"Happy days are here again." That was the rallying cry of a nation picking itself up from the black gloom of the Great Depression with the election of Franklin Delano Roosevelt. Roosevelt left an indelible stamp on America and the Oval Office - many have gone so far as to call him the father of the modern American presidency. This text paints a picture of Roosevelt and the American decade he has come to define. The book investigates the many facets of Roosevelt's politics and personality that inspired a nation to believe that the presidency had been reborn. This account tells the story of Roosevelt's uniquely open relationship with the press, a sea change from previous presidential protocol, prompting one editor to proclaim that "for box office attraction you leave Clark Gable gasping for breath." It recounts the myth and history of the First Hundred Days, when Congress was said to be so trusting of their president that they "did not so much debate the bills it passed...as salute them as they went sailing by." Leuchtenburg details the massive impact Roosevelt had on presidents who followed, and on the American people, from the touching story of an impressionable young Republican couple who petitioned to have their son's name changed from Herbert Hoover Jones to Franklin D. Roosevelt Jones in the mid-1930s, to John F. Kennedy's famed "New Frontier" address of 1960, practically paraphrased from a 1935 speech by FDR. Leuchtenburg, who grew up like so many Americans listening to Roosevelt's "Fireside Chats" on the radio, peers into the less flattering details of FDR's world as well. He recounts Roosevelt's almost tyrannical attempts to control all of his government's dealings, threatening to override Congressional decisions that did not go his way.
William Edward Leuchtenburg was an American historian who was the William Rand Kenan Jr. Professor of History at the University of North Carolina at Chapel Hill, and a leading scholar of the life and career of Franklin Delano Roosevelt.
Leuchtenburg's decades of research on FDR are on full display in this collection of academic essays. Along with providing distinctive insights into the "well worn" topic of the New Deal, Leuchtenburg also tackles more neglected aspects of FDRs brilliant career.

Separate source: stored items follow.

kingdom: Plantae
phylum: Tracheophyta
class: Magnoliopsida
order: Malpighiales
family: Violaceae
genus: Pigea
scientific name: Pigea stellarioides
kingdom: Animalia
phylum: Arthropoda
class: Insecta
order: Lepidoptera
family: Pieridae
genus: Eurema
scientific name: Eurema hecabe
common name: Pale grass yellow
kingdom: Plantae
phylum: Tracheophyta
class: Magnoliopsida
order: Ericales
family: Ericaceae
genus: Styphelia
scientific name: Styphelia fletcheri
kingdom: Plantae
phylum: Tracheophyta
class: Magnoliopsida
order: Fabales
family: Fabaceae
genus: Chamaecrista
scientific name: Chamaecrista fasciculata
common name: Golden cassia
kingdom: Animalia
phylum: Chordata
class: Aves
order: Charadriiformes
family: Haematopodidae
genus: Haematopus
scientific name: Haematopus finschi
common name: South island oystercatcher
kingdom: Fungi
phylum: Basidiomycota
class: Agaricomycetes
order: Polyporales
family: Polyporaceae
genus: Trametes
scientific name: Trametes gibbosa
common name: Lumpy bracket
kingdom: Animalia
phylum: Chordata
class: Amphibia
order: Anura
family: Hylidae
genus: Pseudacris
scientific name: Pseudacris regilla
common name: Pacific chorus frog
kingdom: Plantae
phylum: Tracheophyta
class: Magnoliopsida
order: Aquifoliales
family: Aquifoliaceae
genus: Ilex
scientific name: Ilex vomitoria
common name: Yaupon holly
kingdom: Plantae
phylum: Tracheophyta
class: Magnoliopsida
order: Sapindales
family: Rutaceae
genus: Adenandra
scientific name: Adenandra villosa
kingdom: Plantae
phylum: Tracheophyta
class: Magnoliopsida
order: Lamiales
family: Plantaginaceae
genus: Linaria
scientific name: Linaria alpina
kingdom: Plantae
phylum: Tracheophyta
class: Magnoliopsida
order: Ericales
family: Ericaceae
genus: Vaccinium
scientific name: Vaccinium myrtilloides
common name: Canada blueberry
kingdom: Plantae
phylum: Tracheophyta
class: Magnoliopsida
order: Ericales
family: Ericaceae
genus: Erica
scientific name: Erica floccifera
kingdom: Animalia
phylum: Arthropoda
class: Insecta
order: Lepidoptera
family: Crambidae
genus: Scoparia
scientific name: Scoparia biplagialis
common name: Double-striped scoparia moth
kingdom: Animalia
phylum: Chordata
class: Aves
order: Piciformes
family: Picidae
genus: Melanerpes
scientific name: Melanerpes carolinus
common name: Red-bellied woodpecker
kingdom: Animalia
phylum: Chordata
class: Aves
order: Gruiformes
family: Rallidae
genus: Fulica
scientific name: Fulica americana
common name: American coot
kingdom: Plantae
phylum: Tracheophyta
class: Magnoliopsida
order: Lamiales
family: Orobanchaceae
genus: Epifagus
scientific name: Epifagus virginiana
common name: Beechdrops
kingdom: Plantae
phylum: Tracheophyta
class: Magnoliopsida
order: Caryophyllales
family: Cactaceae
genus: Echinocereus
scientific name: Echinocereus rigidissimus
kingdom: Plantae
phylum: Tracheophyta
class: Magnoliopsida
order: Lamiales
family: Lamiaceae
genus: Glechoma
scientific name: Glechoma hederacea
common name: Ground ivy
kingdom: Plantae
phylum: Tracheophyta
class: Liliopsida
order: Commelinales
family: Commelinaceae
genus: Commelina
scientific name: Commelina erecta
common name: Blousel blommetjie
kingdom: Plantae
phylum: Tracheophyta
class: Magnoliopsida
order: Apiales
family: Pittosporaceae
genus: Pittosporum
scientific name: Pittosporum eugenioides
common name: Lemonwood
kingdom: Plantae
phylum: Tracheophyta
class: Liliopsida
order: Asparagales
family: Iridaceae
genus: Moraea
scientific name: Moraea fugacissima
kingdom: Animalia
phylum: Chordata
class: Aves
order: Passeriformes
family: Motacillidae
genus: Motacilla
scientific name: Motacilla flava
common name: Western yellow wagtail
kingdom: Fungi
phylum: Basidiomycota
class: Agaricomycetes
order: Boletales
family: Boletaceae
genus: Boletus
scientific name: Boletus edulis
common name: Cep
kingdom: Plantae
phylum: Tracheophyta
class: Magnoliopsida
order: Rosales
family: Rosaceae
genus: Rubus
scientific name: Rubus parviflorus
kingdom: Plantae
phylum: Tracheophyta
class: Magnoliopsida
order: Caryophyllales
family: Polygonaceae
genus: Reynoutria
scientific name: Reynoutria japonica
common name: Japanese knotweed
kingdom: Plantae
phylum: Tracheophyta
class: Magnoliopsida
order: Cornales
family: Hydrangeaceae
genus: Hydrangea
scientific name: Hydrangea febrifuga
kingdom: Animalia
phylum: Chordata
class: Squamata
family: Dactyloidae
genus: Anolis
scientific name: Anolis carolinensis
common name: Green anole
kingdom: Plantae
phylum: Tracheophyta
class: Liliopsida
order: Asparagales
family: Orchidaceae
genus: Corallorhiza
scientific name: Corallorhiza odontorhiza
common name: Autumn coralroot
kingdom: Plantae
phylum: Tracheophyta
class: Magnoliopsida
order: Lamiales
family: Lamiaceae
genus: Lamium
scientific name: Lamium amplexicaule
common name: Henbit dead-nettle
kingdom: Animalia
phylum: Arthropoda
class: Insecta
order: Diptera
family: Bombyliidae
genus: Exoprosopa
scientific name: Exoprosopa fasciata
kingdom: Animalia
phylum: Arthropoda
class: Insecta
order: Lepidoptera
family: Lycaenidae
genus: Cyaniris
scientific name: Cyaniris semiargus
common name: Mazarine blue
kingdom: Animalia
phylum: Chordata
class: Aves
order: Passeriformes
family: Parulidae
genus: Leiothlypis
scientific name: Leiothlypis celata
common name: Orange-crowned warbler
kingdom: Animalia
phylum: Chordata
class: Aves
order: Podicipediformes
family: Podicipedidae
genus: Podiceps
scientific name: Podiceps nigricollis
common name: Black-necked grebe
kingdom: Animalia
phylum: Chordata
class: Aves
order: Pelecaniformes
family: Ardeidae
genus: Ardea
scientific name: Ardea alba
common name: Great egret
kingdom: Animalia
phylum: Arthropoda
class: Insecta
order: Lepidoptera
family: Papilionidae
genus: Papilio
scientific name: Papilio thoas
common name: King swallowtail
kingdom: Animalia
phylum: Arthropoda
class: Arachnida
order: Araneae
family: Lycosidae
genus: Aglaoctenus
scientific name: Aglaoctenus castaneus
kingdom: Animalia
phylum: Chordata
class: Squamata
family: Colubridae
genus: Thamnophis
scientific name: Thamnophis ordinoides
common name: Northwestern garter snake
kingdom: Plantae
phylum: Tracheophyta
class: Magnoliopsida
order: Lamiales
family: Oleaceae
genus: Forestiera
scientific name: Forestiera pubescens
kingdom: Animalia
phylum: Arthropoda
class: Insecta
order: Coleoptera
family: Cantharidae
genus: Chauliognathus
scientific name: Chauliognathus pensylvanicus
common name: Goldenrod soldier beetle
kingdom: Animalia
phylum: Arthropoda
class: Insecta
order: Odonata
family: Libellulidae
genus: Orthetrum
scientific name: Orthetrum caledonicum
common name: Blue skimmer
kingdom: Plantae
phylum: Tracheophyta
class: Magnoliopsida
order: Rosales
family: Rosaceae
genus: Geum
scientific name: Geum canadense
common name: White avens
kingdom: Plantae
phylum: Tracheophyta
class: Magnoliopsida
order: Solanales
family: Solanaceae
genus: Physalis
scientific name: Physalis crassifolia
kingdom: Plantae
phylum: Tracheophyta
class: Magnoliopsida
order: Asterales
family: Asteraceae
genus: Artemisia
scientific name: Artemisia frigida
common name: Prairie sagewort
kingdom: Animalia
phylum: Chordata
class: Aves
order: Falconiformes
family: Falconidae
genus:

One of the highlights of the book is a brilliant essay on Huey Long ("The Kingfish") and the threat of fascism in America. Captured almost in crystalline purity is a portrait of a voting populace caught up in the passionate and confrontational (if ill-spoken) character of a politician who was most interested in achieving unilateral power and the adoration of the masses, whatever the cost. Timely, big league.
Perhaps the best part of this read was reveling in Leuchtenburg's sheer enjoyment of this president. It is always a treat to see a scholar's passion float to the surface and mingle with academic prowess.